Could a portable home sleep monitor one day be a tool to diagnose sleep apnea in routine clinical practice?
Dr. Mark Boulos, stroke neurologist and sleep expert, is among a team of Sunnybrook researchers who are exploring this in patients who have had a stroke or transient ischemic attack (TIA).
“To our knowledge, this is the first trial in the world to study stroke and TIA patients using a home sleep apnea test versus an in-laboratory sleep test, to assess which one is more effective for diagnosing obstructive sleep apnea,” says Dr. Boulos, study principal investigator, stroke neurologist, and sleep expert in Sunnybrook‘s Hurvitz Brain Sciences Program.
A transient ischemic attack or TIA happens when blood flow to the brain is temporarily interrupted. It can also be a warning sign of a future stroke. Often patients who have had a stroke or TIA experience sleep disorders, such as Obstructive Sleep Apnea (OSA), which happens when a patient’s breathing stops many times during sleep. This can lead to issues with thinking, memory, and other health concerns.

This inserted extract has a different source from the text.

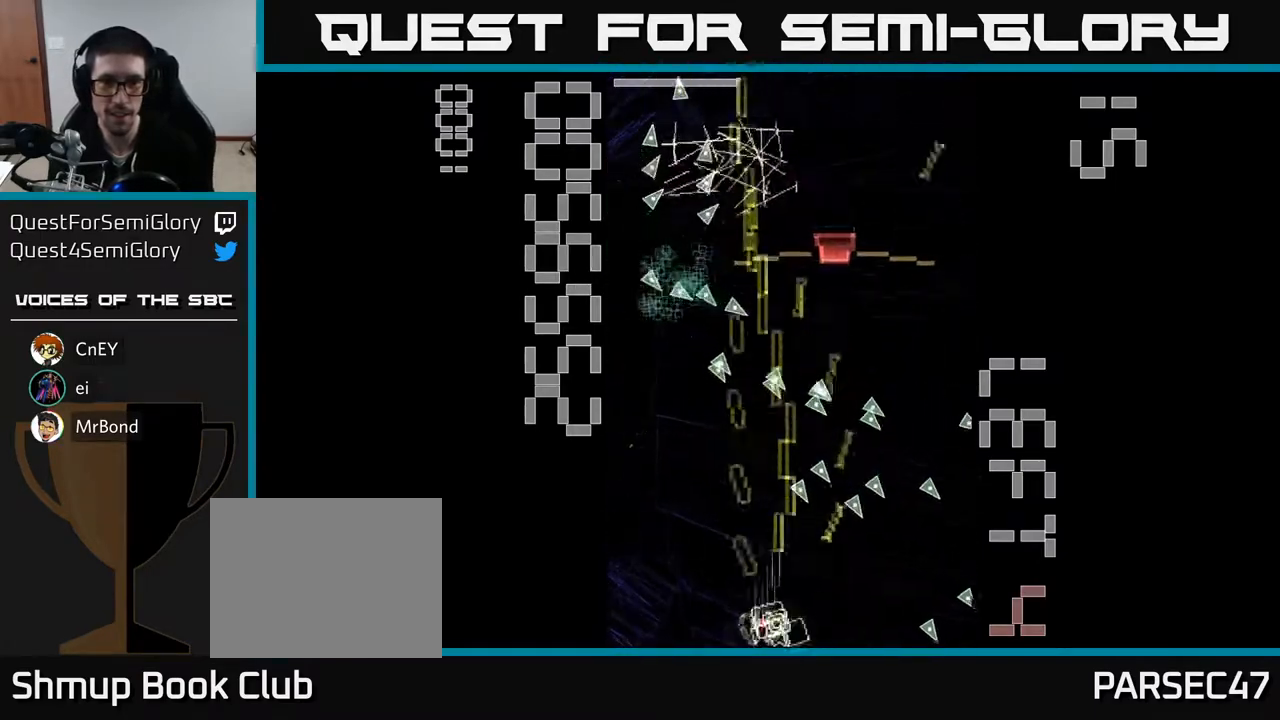
{"buttons": ["X", "R2", "DPAD_RIGHT"], "left_stick": "center", "events": [[50, "DPAD_LEFT", "up"], [267, "DPAD_UP", "up"], [350, "DPAD_DOWN", "down"], [417, "DPAD_RIGHT", "down"], [483, "DPAD_DOWN", "up"]]}
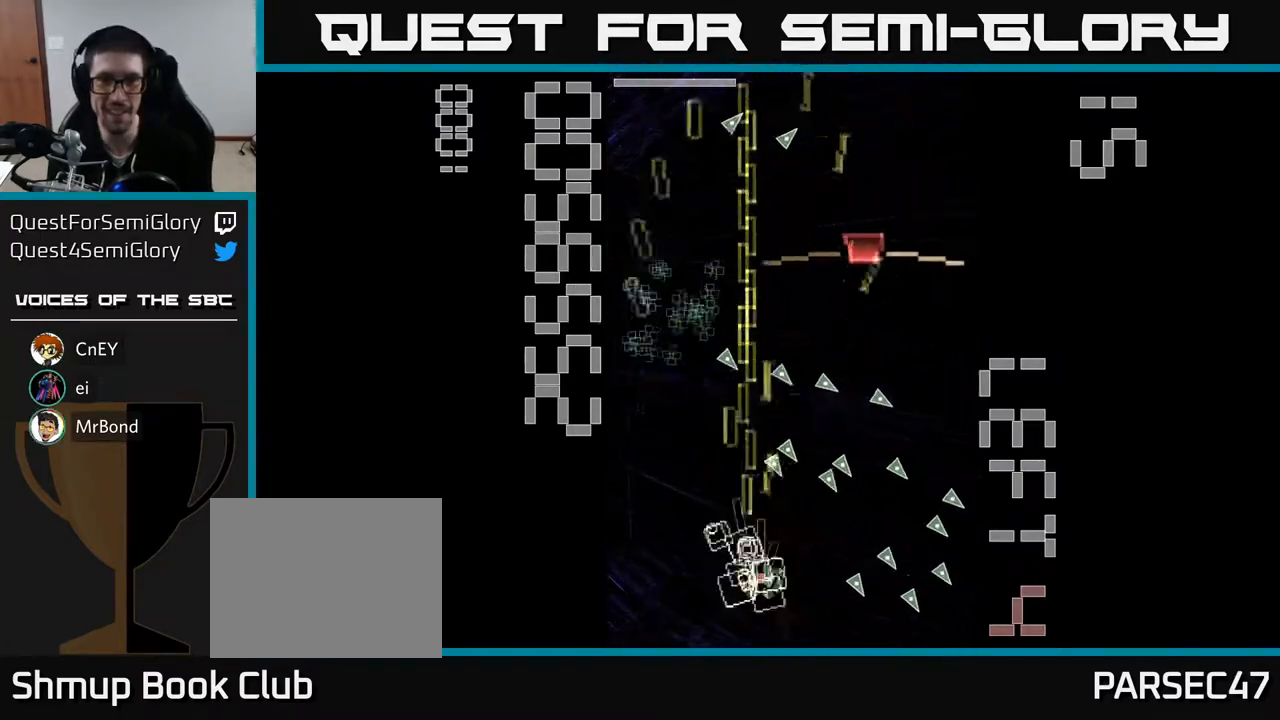
{"buttons": ["X", "R2", "DPAD_LEFT"], "left_stick": "center", "events": [[300, "DPAD_DOWN", "down"], [333, "X", "up"], [350, "DPAD_RIGHT", "up"], [383, "DPAD_LEFT", "down"], [400, "X", "down"], [433, "DPAD_DOWN", "up"]]}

Dr. Boulos shares insight on the study findings and how they could benefit patients in the future.
What is your study looking at?
We know that in post-stroke/TIA patients, OSA is prevalent, but it is often underdiagnosed because patients may find having in-laboratory sleep testing to be inconvenient or uncomfortable. In-laboratory sleep testing is also quite expensive for the healthcare system. Our team wanted to investigate whether screening for OSA in these patients using at-home sleep apnea tests could increase diagnosis and treatment when compared to in-laboratory sleep tests.
What is an at-home sleep test and how does it work?
Home sleep apnea tests are devices that can be used when a person is sleeping to monitor breathing and oxygen levels. The monitoring kit includes sensors which go around your chest, a finger clip which tracks heart rate, and a nasal cannula or tube that measures airflow and oxygen. Past studies have demonstrated at-home sleep apnea devices can be as accurate as 95 per cent compared to in-laboratory sleep studies.
How was this studied?
We studied 250 patients with stroke or TIA. Half of the participants underwent the home sleep test and the other half, the in-laboratory sleep test. Patients completed assessments and questionnaires at baseline and during six-month follow-up appointments. Patients diagnosed with OSA were offered continuous positive airway pressure (CPAP) to manage symptoms.
What did the study find?
Our study demonstrated that in patients with stroke or TIA, those who used a home sleep apnea test were more likely to be diagnosed with OSA compared to those who underwent the in-laboratory sleep test (approximately 49 per cent compared to 35 per cent). The main reason for this was because many patients were unwilling or unable to be tested in the sleep laboratory.
Overall, there was an increase in OSA diagnosis and treatment, reduced daytime sleepiness and improved functional outcomes. In-home sleep apnea testing was also demonstrated to be a cost-effective approach for the diagnosis of OSA compared to the in-laboratory sleep test.
What does it mean for patients?
In our study, significantly more patients had a positive experience with sleep testing after undergoing a home sleep apnea test compared to after undergoing an in-laboratory sleep test.
Use of an ambulatory approach (such as a home-based sleep test) to diagnose sleep apnea may improve clinical outcomes such as daytime sleepiness and functional outcomes, while also improving patients’ experiences with sleep testing.
How will these findings help clinicians?
This study provides clinicians with an alternative approach to diagnose sleep apnea, which may ultimately improve functional outcomes, improve patient’s experiences with sleep testing, as well as serve as a cost-effective approach for the diagnosis of sleep apnea. It could one day lead to home-based approaches for the diagnosis of sleep apnea and other neurological conditions.